Varadkar: Euros have come round too soon for Dublin

Tánaiste says unless Uefa lower attendance threshold, Euro 2020 games won't be staged here
Varadkar: Euros have come round too soon for Dublin

General view of the ground before the UEFA Nations League Group 4, League B match at the Aviva Stadium, Dublin.

The upcoming European Championship tournament has come “too soon” for Dublin to be able to host its four games, according to Tánaiste Leo Varadkar.

Ireland’s cautious approach to easing lockdown restrictions, coupled with a slow rollout of the Covid-19 vaccination, has left them among three outliers across the 12 countries due to stage matches in June's pan-European showpiece.

Dublin’s Aviva Stadium was due to host three fixtures in Group E, the pool Ireland would have featured in had they qualified, as well as a potentially blockbuster last-16 tie between England and Germany or France.

Monday had been set as the deadline for countries to guarantee at least 25 percent attendance and Uefa has planned to reassign Ireland’s matches.

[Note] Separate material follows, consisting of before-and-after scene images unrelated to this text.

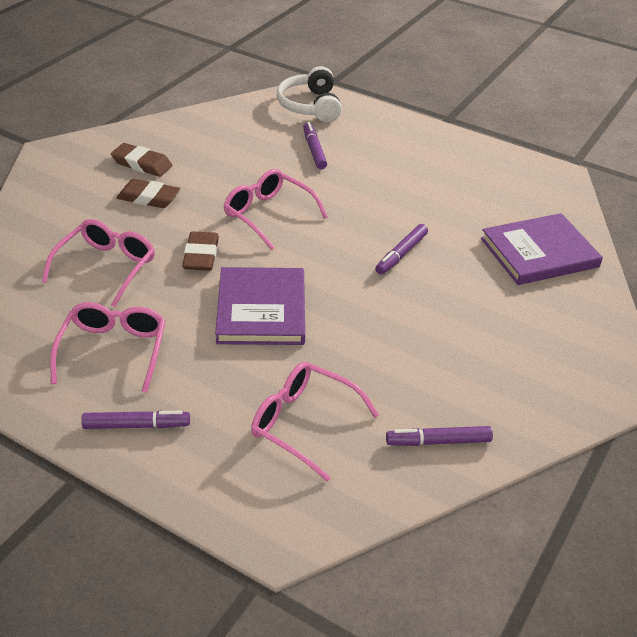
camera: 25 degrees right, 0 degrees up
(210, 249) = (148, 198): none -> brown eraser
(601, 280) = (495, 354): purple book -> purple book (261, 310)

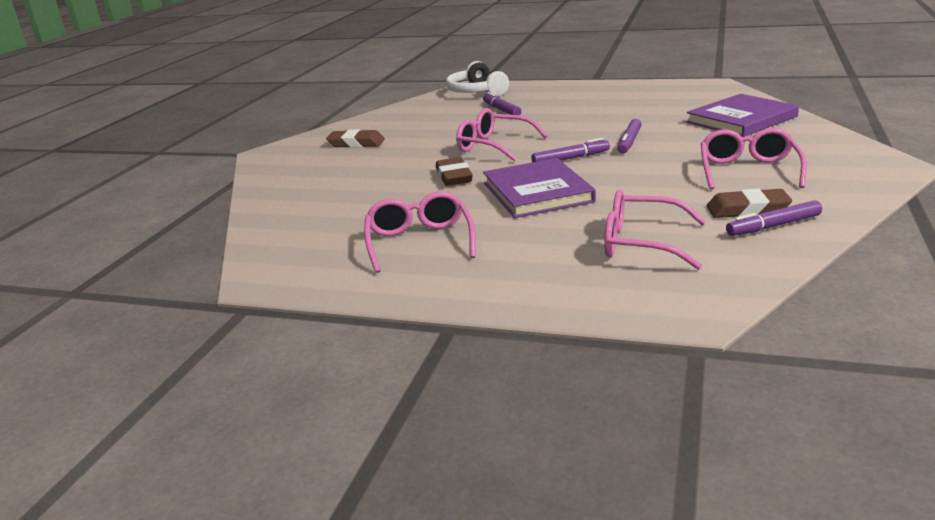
camera: 10 degrees left, 15 degrees down
(106, 267) = (371, 199): pink glasses -> pink glasses (748, 170)
(136, 425) = (483, 279): purple marker -> purple marker (571, 158)
(148, 198) = (378, 158): brown eraser -> brown eraser (747, 209)

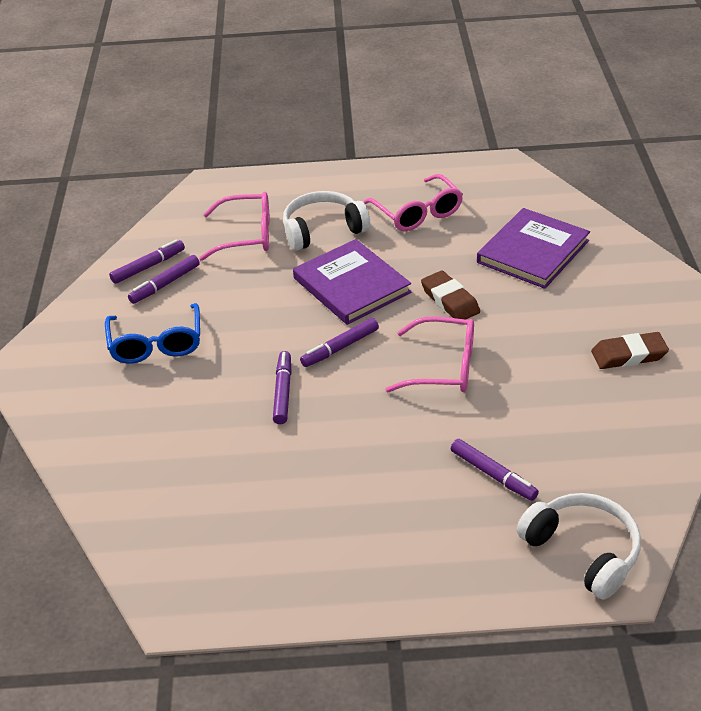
camera: 160 degrees right, 15 degrees up
(542, 238) = (323, 230): none -> white headphones
(741, 119) = (148, 467): purple book -> purple book (533, 251)
(747, 209) = (165, 284): brown eraser -> purple marker
(748, 170) = (156, 344): pink glasses -> blue glasses

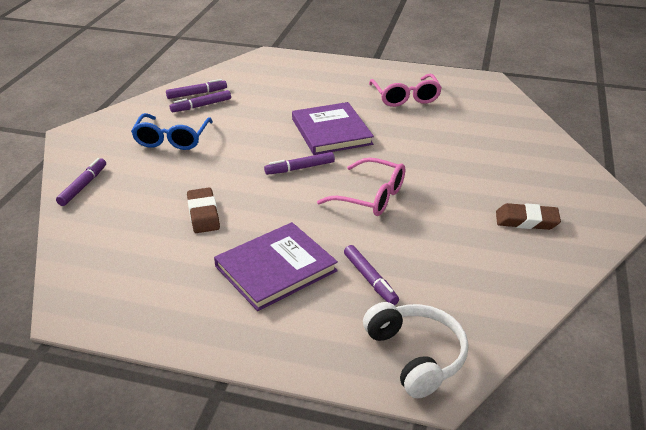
camera: 15 degrees right, 5 degrees down
(247, 235) = (275, 88): pink glasses -> none
(283, 392) = (241, 187): purple marker -> purple marker (83, 186)
(323, 230) = (330, 95): white headphones -> none
(450, 300) = (400, 155): brown eraser -> brown eraser (203, 214)
(533, 251) = (481, 137): purple book -> purple book (275, 268)

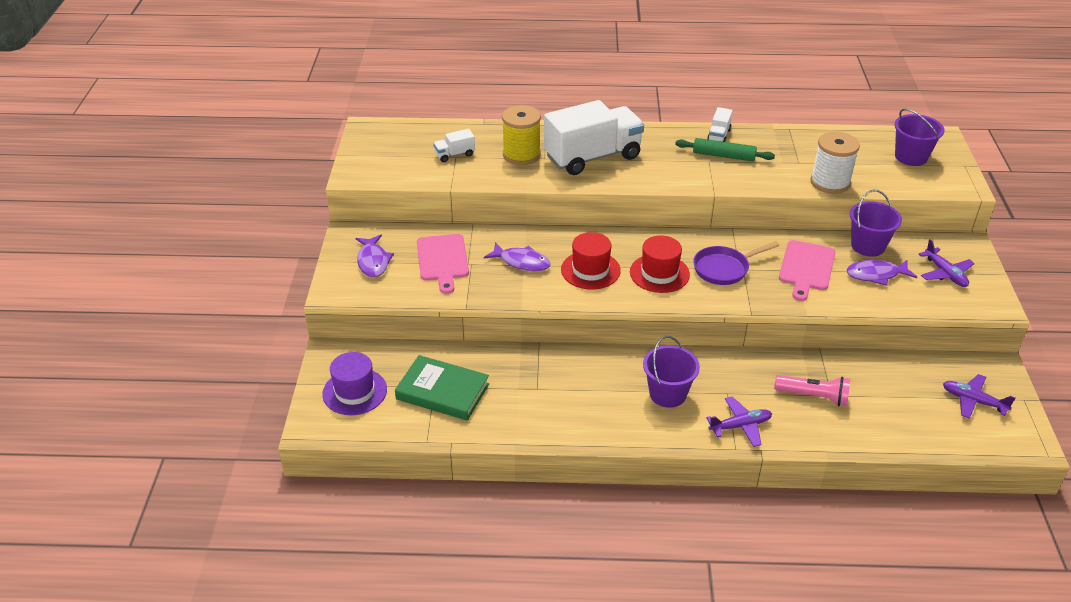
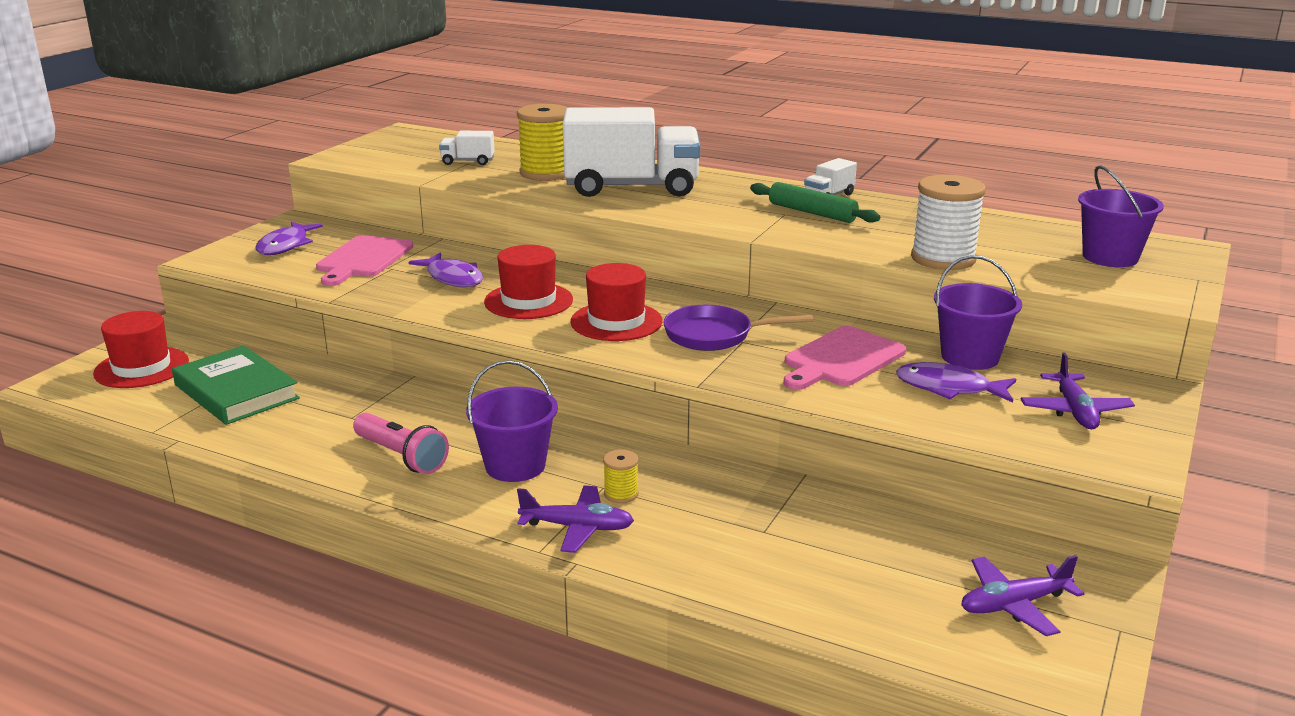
camera: 25 degrees right, 15 degrees down
(355, 392) = (142, 368): purple hat -> red hat
(741, 395) = (621, 494): none -> yellow spool
(813, 396) = (732, 525): pink flashlight -> pink flashlight (401, 456)
(973, 401) = (1014, 605): purple plane -> purple plane turned 75 degrees counterclockwise

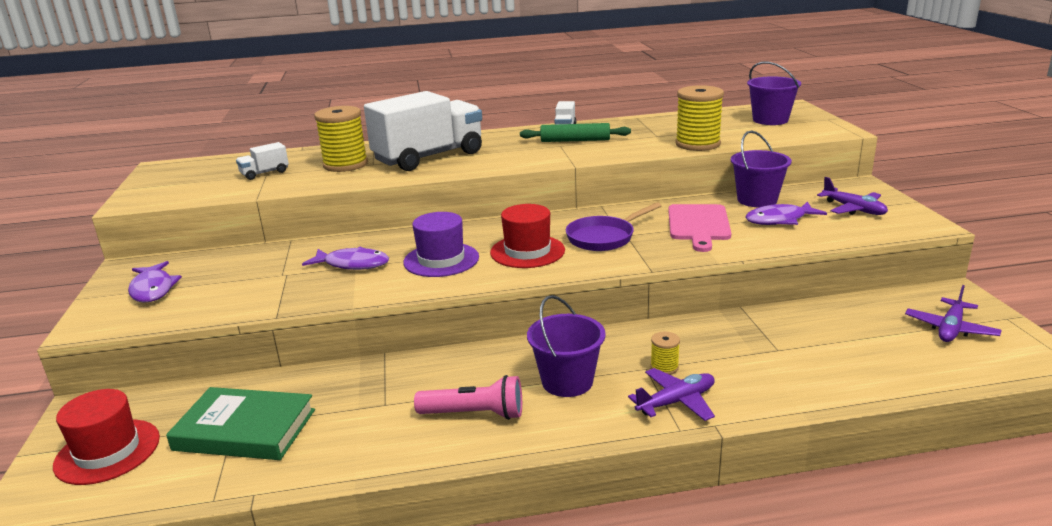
camera: 35 degrees left, 0 degrees up
(363, 259) = (248, 276): pink cutting board -> none
(528, 301) = (441, 260): red hat -> purple hat
(943, 259) = (697, 144): white spool -> yellow spool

However, the onset of the Super League proposals on the eve of their executive committee summit in Montreux prompted the European governing body to defer that decision until Friday.

Munich and Bilbao are the two other cities yet to pledge compliance to the demands, yet their obstacles are steeped in politics, with alternative cities within Germany and Spain on standby.

The extension is unlikely to afford Dublin the scope to change the stance of National Public Health Emergency Team (Nphet).

As indicated in the Irish Examiner last month, they are nowhere near the stage of permitting 11,500 fans into the Dublin 4 arena. It would take UEFA lowering their attendance threshold for the fixtures to be salvaged.

"I think if they (UEFA) continue to insist on that (having 25% of the stadium full), it'll be hard for it to go ahead quite frankly, which is unfortunate," Mr Varadkar told TodayFM this morning.

"We're just very cautious about that, we just think June is too soon."

Poland and Ireland’s conquerors in the play-offs, Slovakia, were due to contest the first match in Dublin on June 14 but Polish legend Zbigniew Boniek, the head of the Polish FA and a member of UEFA's executive committee, has suggested the games will be moved to London.

Losing the fixtures will be a blow to the Irish hotels and training facilities that were due to host Poland, Slovakia and Sweden during the tournament.